Prosthetic Limb Restores a Sense of Body Position
Scientists have made huge strides in controlling robotic limbs with the nervous system, but providing a sensory feedback has proved more challenging. Now, however, a team led by biomechanical engineer Hugh Herr (you may know him from this TED Talk), also at MIT., has created a prosthetic leg with proprioception - the ability to feel where it is.
Dr Aubrey de Grey — Rejuvenation is Finally an Industry
In this talk (27 minutes long), Aubrey de Grey tells about recent developments in rejuvenation, which he is happy to announce is no longer a field but an industry.
ARTIFICIAL INTELLIGENCE
Kai-Fu Lee: How AI can save our humanity
AI is massively transforming our world, but there's one thing it cannot do: love. In a visionary talk, computer scientist Kai-Fu Lee details how the US and China are driving a deep learning revolution - and shares a blueprint for how humans can thrive in the age of AI by harnessing compassion and creativity. "AI is serendipity," Lee says. "It is here to liberate us from routine jobs, and it is here to remind us what it is that makes us human."
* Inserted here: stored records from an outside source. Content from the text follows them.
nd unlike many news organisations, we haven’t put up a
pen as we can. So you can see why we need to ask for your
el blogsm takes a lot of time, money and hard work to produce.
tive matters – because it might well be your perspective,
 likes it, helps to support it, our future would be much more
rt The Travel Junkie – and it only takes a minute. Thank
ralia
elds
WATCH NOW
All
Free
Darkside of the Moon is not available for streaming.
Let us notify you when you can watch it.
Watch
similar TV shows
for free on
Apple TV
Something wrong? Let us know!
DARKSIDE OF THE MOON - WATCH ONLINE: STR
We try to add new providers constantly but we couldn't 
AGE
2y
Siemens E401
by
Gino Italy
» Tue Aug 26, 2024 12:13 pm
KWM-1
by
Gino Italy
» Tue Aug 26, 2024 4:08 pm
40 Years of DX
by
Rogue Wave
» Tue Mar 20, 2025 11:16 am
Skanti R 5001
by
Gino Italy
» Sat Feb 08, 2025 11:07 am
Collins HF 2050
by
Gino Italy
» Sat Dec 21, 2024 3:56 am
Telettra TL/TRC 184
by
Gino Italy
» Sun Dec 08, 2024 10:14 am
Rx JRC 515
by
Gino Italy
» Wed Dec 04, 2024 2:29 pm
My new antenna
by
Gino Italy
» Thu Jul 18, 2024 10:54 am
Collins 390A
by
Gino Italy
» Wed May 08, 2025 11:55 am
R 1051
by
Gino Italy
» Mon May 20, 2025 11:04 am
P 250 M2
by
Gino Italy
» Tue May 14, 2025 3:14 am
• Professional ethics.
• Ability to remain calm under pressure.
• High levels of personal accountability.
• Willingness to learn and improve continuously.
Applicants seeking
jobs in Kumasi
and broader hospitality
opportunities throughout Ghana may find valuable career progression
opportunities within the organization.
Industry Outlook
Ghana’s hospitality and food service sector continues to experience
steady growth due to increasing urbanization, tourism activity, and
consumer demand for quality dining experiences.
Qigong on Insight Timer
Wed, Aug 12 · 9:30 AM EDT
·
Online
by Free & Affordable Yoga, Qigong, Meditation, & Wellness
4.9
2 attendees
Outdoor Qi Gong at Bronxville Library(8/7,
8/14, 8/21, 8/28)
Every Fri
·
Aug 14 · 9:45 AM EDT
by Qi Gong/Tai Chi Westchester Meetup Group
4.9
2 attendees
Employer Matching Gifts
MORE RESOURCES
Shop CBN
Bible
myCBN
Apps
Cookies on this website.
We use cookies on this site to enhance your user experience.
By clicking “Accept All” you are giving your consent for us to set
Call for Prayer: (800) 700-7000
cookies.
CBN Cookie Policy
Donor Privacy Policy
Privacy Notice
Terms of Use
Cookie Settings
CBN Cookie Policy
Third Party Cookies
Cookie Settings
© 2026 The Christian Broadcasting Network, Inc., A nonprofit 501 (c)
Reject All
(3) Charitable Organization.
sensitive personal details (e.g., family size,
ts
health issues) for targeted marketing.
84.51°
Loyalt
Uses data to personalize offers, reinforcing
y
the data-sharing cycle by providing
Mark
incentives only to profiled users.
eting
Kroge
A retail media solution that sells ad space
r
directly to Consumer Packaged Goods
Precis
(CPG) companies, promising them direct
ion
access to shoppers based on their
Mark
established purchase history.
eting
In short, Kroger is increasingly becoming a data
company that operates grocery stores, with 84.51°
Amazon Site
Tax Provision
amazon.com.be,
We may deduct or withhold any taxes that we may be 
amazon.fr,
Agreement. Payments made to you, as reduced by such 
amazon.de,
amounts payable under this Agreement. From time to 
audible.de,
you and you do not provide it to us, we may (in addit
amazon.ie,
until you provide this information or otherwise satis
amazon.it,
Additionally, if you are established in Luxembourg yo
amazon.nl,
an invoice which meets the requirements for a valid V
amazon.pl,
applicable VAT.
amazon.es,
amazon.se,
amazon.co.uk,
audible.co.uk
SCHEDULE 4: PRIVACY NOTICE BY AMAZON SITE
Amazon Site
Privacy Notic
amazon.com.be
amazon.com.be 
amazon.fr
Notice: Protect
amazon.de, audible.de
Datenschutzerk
People are averse to machines making moral decisions
Researchers asked themselves the question - do people want autonomous machines making moral decisions? They have found that no, people don't want machines to make moral decisions. The paper describing their results is behind a paywall (but if you need it, you will find a way)
DeepMind says its AI can detect eye diseases as well as human doctors
DeepMind shared results from a joint research partnership with Moorfields Eye Hospital in London, which could potentially transform the management of sight-threatening eye disease. The company says it’s now ready to show off its work, as it says its system can detect more than 50 different diseases as accurately as experienced doctors.
AI Can Help Create a Better World—If We Build it Right
Ben Goertzel does not see AI as a villain like some do. He sees how AI is levelling the playing field by advancing basic infrastructure in the developing world, allowing countries like China and more successful African nations to compete and cooperate globally. But he also sees an obstacle to the realization of AI’s potential for global good - the current socioeconomic organization of the AI industry centred on big tech companies and large military-industrial complexes. His solution for this problem - open-source and democratize the way we create AI.
ROBOTICS
This bipedal robot has a flying head
Another addition to the curiously looking robots list. Researchers from University of Tokyo have attached legs to a drone and made a bipedal robot with a drone for a head. The result is an interesting looking robot.
A furious fight between crawfish and a robot
Japanese kaiju movies have become a reality.
BIOTECHNOLOGY
Inside the Very Big, Very Controversial Business of Dog Cloning
Cloning is here and has become a business. At least for dogs. Hwang Woo-suk runs a company in South Korea that can bring back your loved dog back to life. Well, at least its biological identical copy. Vanity Fair tells the story of Hwang Woo-suk's laboratory and ponders on ethics of such businesses.
Biotech Breakthroughs and Big Ideas in 2018
Guys from NEO.LIFE asked several researchers and entrepreneurs what they’re looking forward to this year—and what they want people to understand about their work. The answers range from innovations in food, medicine, brain-machine interfaces, sex and sleep to do-it-yourself biology.